Nel camerata Gellini questa ferma convinzione matura nell’ammirazione e condivisione dell’impegno di Filippo Corridoni, il celebre “arcangelo sindacalista” dell’immaginario popolare, profeta del sindacalismo rivoluzionario di matrice nazionalista. Su questa via il nostro protagonista si sente interprete di un sindacalismo fascista che sui temi del lavoro, dei salari e dell’economia sappia armonizzare gli interessi dei lavoratori con quelli dell’impresa: per questo già nel 1921 si prodiga nella costituzione di primi nuclei sindacali fascisti sul territorio forlivese, testimoniando un impegno continuo e di valore, presto riconosciutogli, a fine ’22, con la nomina a responsabile dell’Ufficio Provinciale di Forlì della Confederazione Nazionale del Sindacato Fascista: nomina fortemente voluta da Edmondo Rossoni, segretario generale nazionale della stessa organizzazione sindacale e, cosa non da poco, già sostenitore e sodale di Filippo Corridoni.
Sempre in veste sindacale, come si rileva da relativa documentazione presso l’Archivio Centrale dello Stato di Roma, Aurelio Gellini è membro permanente di commissioni nazionali sia per il riassetto della previdenza, dell’assistenza sociale e della prevenzione degli infortuni sia per la stesura della Carta del Lavoro, nel 1927 definitiva summa delle norme e dei valori ispiratori dell’organizzazione sindacale-corporativa del Fascismo. Tanto impegno risulta testimoniato, sempre a Roma, anche da documentazione in carico all’Archivio Storico di Confindustria, l’organizzazione rappresentativa delle imprese italiane, fondata a Torino nel 1910, ma dal 1919 con sede centrale nella capitale.

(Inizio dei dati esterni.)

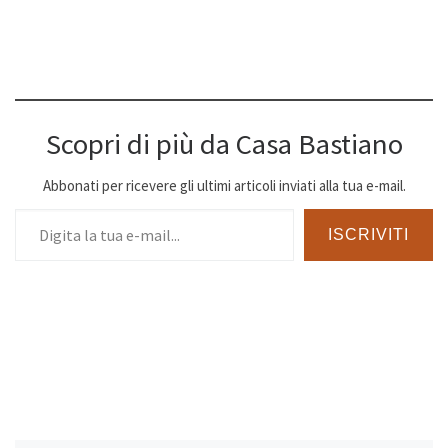
Scopri di più da Casa Bastiano
Abbonati per ricevere gli ultimi articoli inviati alla tua e-mail.
Digita la tua e-mail...
ISCRIVITI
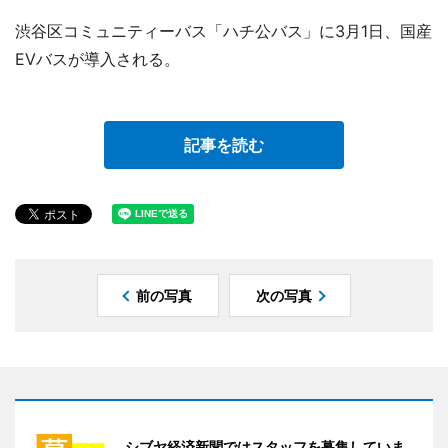
渋谷区コミュニティーバス「ハチ公バス」に3月1日、国産
EVバスが導入される。
記事を読む
前の写真
次の写真
シブヤ経済新聞ではスタッフを募集していま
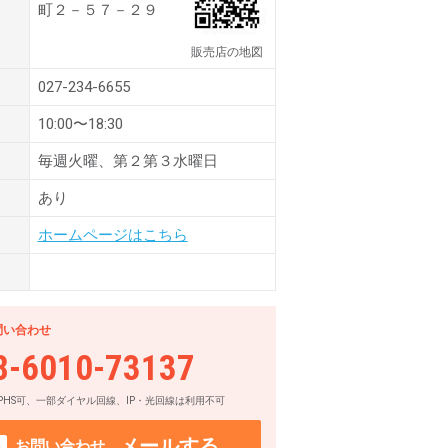
町２－５７－２９
販売店の地図
027-234-6655
10:00〜18:30
毎週火曜、第２第３水曜日
あり
ホームページはこちら
問い合わせ
8-6010-73137
PHS可、一部ダイヤル回線、IP・光回線は利用不可
メールする
お問い合わせ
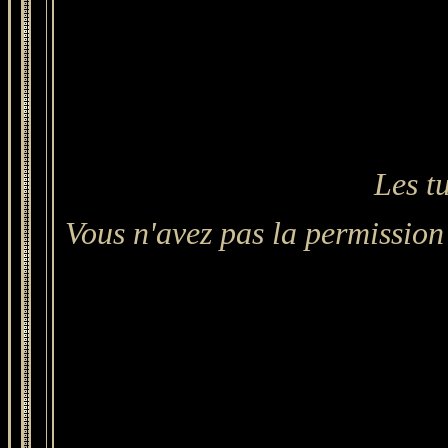
Les t
Vous n'avez pas la permission 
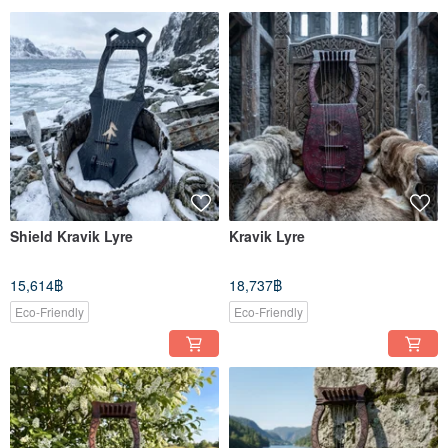
Shield Kravik Lyre
Kravik Lyre
15,614฿
18,737฿
Eco-Friendly
Eco-Friendly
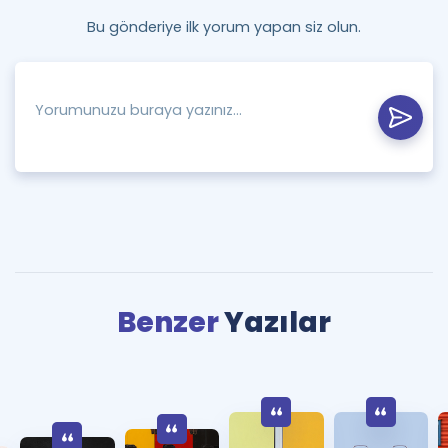
Bu gönderiye ilk yorum yapan siz olun.
Benzer
Yazılar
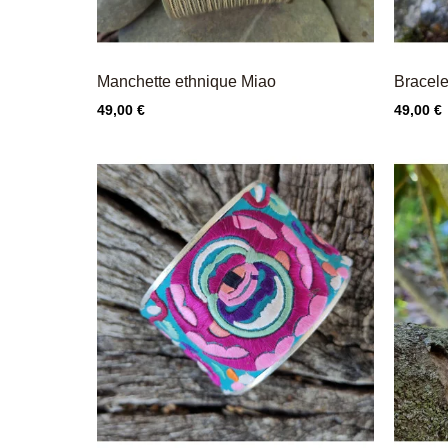
Manchette ethnique Miao
Bracel
Prix
Prix
49,00 €
49,00 €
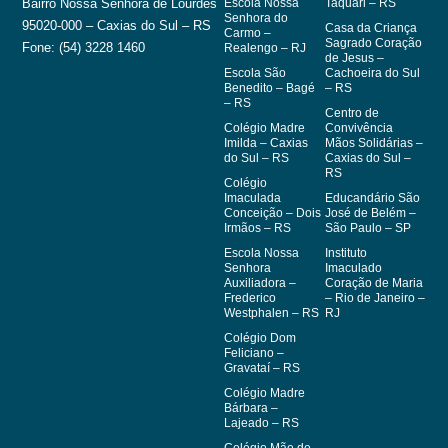
Escola Nossa
Taquari – RS
Bairro Nossa Senhora de Lourdes
Senhora do
95020-000 – Caxias do Sul – RS
Casa da Criança
Carmo –
Sagrado Coração
Fone: (54) 3228 1460
Realengo – RJ
de Jesus –
Escola São
Cachoeira do Sul
Benedito – Bagé
– RS
– RS
Centro de
Colégio Madre
Convivência
Imilda – Caxias
Mãos Solidárias –
do Sul – RS
Caxias do Sul –
RS
Colégio
Imaculada
Educandário São
Conceição – Dois
José de Belém –
Irmãos – RS
São Paulo – SP
Escola Nossa
Instituto
Senhora
Imaculado
Auxiliadora –
Coração de Maria
Frederico
– Rio de Janeiro –
Westphalen – RS
RJ
Colégio Dom
Feliciano –
Gravataí – RS
Colégio Madre
Bárbara –
Lajeado – RS
Colégio Mãe de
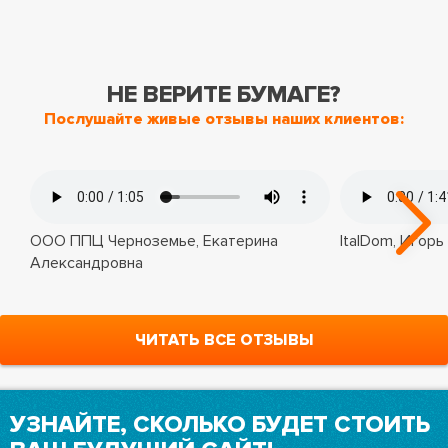
НЕ ВЕРИТЕ БУМАГЕ?
Послушайте живые отзывы наших клиентов:
ООО ППЦ Черноземье, Екатерина
ItalDom, Игорь
Александровна
ЧИТАТЬ ВСЕ ОТЗЫВЫ
УЗНАЙТЕ, СКОЛЬКО БУДЕТ СТОИТЬ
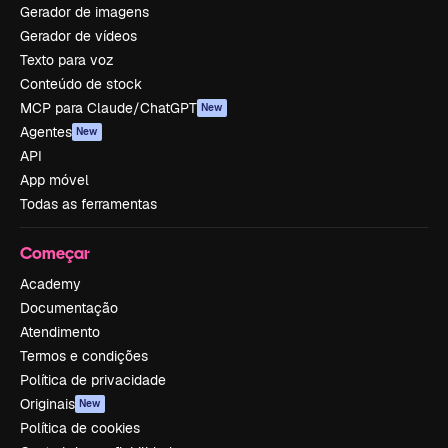
Gerador de imagens
Gerador de vídeos
Texto para voz
Conteúdo de stock
MCP para Claude/ChatGPT
New
Agentes
New
API
App móvel
Todas as ferramentas
Começar
Academy
Documentação
Atendimento
Termos e condições
Política de privacidade
Originais
New
Política de cookies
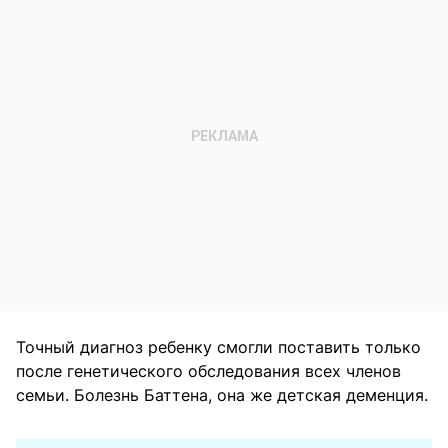
Точный диагноз ребенку смогли поставить только
после генетического обследования всех членов
семьи. Болезнь Баттена, она же детская деменция.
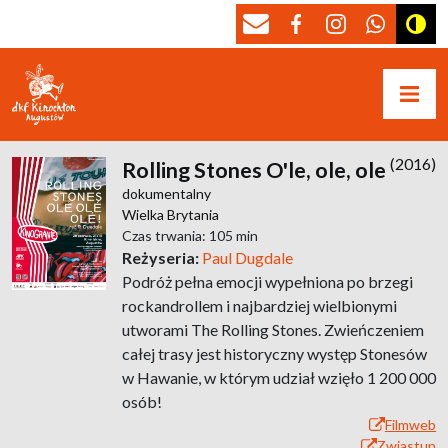
(2016)
Rolling Stones O'le, ole, ole
dokumentalny
Wielka Brytania
Czas trwania: 105 min
Reżyseria:
Paul Dugdale
Podróż pełna emocji wypełniona po brzegi
rockandrollem i najbardziej wielbionymi
utworami The Rolling Stones. Zwieńczeniem
całej trasy jest historyczny występ Stonesów
w Hawanie, w którym udział wzięło 1 200 000
osób!
Filmweb
Zwiastun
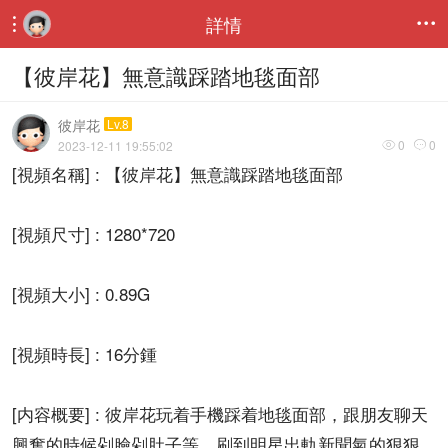
詳情


【彼岸花】無意識踩踏地毯面部
彼岸花
Lv.8
0
0
2023-12-11 19:55:02


[視頻名稱] : 【彼岸花】無意識踩踏地毯面部
[視頻尺寸] : 1280*720
[視頻大小] : 0.89G
[視頻時長] : 16分鍾
[内容概要] : 彼岸花玩着手機踩着地毯面部，跟朋友聊天
興奮的時候剁臉剁肚子等，刷到明星出軌新聞氣的狠狠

Comunque, per Aurelio Gellini il lavoro nel sindacato fascista è sempre parallelo a quello politico nel PNF e nell’amministrazione comunale forlivesi.
Fino al 1927 figura quale componente effettivo del direttorio della litigiosa Federazione dei Fasci di Combattimento di Forlì, più volte sottoposta al commissariamento di ras di spicco, come Leandro Arpinati, Italo Balbo e Carlo Scorza. In questo ruolo Aurelio Gellini si prodiga per la composizione del contrasto tra l’ala radicale e quella moderata del Fascismo forlivese; con questo stesso spirito lavora quando assessore e prosindaco al Comune di Forlì, prima con Corrado Panciatichi, ultimo sindaco, poi con Ercole Gaddi Pepoli, primo nella carica di podestà. Dopo il ’27 il nostro protagonista si dedica prevalentemente all’impegno sindacale e all’organizzazione sul territorio dell’Opera Nazionale Balilla, istituita nel 1926, di cui ricopre anche l’incarico di vice commissario, fra l’altro scoprendo un grave caso di malversazione, uso improprio dei fondi pubblici assegnati. Dunque, complessivamente la vita breve, ma intensa di un fascista fermo e schietto, ancora testimoniato da un cippo funebre nel Cimitero Comunale di Forlì: un cippo mai in ombra, solo e sempre nella luce del “Sole che sorgi libero e giocondo …” dell’Inno a Roma, musicato da Giacomo Puccini tra il ’18 e il ’19, quindi adottato dal Fascismo come inno nazionale. Sic transit gloria mundi, cosi passa la gloria del mondo, così trascorrono effimere le azioni umane.